WORK ORDER:
Copy every line of the listing below word for word, with nothing changed.

Items from a dataset:
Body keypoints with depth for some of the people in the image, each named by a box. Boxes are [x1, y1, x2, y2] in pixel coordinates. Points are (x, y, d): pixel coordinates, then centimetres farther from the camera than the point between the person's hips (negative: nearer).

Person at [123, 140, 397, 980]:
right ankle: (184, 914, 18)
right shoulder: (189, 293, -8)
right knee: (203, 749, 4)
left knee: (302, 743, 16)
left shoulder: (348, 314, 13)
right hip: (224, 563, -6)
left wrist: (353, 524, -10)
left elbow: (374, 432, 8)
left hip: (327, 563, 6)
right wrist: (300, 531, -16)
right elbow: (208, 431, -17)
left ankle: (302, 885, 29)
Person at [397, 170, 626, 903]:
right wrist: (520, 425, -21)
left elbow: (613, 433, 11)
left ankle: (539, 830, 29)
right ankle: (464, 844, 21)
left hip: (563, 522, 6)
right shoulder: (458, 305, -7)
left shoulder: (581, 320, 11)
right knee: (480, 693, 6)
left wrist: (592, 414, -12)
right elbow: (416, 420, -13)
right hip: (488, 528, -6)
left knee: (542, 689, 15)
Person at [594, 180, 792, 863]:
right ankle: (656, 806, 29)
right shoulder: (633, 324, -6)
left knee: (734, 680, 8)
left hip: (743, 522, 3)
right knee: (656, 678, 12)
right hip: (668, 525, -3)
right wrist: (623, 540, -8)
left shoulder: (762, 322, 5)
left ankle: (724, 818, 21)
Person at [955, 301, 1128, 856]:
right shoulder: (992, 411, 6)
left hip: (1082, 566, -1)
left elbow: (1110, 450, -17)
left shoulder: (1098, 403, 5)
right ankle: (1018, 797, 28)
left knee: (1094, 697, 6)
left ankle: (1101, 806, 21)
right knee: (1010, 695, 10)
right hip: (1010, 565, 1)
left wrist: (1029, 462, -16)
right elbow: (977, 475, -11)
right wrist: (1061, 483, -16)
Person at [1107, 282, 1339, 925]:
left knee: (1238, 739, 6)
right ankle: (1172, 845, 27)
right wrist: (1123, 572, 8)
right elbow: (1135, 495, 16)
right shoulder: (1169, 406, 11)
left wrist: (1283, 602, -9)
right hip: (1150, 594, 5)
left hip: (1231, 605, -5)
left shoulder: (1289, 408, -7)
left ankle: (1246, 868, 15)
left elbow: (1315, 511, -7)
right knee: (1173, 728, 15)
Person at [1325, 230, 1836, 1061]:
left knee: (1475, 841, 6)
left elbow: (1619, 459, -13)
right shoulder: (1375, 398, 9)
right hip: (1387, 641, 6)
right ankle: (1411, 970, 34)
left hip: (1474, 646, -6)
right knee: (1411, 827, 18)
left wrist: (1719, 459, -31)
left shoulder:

RESULT FOR THIS TASK:
Body keypoints with depth for some of the people in the image, each named by a box. Boxes are [x1, y1, x2, y2] in pixel coordinates. Points are (x, y, d): pixel coordinates, then centimetres farther from the camera than the point between the person's hips (negative: nearer).

Person at [123, 140, 397, 980]:
right ankle: (184, 914, 18)
right shoulder: (189, 293, -8)
right knee: (203, 749, 4)
left knee: (302, 743, 16)
left shoulder: (348, 314, 13)
right hip: (224, 563, -6)
left wrist: (353, 524, -10)
left elbow: (374, 432, 8)
left hip: (327, 563, 6)
right wrist: (300, 531, -16)
right elbow: (208, 431, -17)
left ankle: (302, 885, 29)
Person at [397, 170, 626, 903]:
right wrist: (520, 425, -21)
left elbow: (613, 433, 11)
left ankle: (539, 830, 29)
right ankle: (464, 844, 21)
left hip: (563, 522, 6)
right shoulder: (458, 305, -7)
left shoulder: (581, 320, 11)
right knee: (480, 693, 6)
left wrist: (592, 414, -12)
right elbow: (416, 420, -13)
right hip: (488, 528, -6)
left knee: (542, 689, 15)
Person at [594, 180, 792, 863]:
right ankle: (656, 806, 29)
right shoulder: (633, 324, -6)
left knee: (734, 680, 8)
left hip: (743, 522, 3)
right knee: (656, 678, 12)
right hip: (668, 525, -3)
right wrist: (623, 540, -8)
left shoulder: (762, 322, 5)
left ankle: (724, 818, 21)
Person at [955, 301, 1128, 856]:
right shoulder: (992, 411, 6)
left hip: (1082, 566, -1)
left elbow: (1110, 450, -17)
left shoulder: (1098, 403, 5)
right ankle: (1018, 797, 28)
left knee: (1094, 697, 6)
left ankle: (1101, 806, 21)
right knee: (1010, 695, 10)
right hip: (1010, 565, 1)
left wrist: (1029, 462, -16)
right elbow: (977, 475, -11)
right wrist: (1061, 483, -16)
Person at [1107, 282, 1339, 925]:
left knee: (1238, 739, 6)
right ankle: (1172, 845, 27)
right wrist: (1123, 572, 8)
right elbow: (1135, 495, 16)
right shoulder: (1169, 406, 11)
left wrist: (1283, 602, -9)
right hip: (1150, 594, 5)
left hip: (1231, 605, -5)
left shoulder: (1289, 408, -7)
left ankle: (1246, 868, 15)
left elbow: (1315, 511, -7)
right knee: (1173, 728, 15)
Person at [1325, 230, 1836, 1061]:
left knee: (1475, 841, 6)
left elbow: (1619, 459, -13)
right shoulder: (1375, 398, 9)
right hip: (1387, 641, 6)
right ankle: (1411, 970, 34)
left hip: (1474, 646, -6)
right knee: (1411, 827, 18)
left wrist: (1719, 459, -31)
left shoulder:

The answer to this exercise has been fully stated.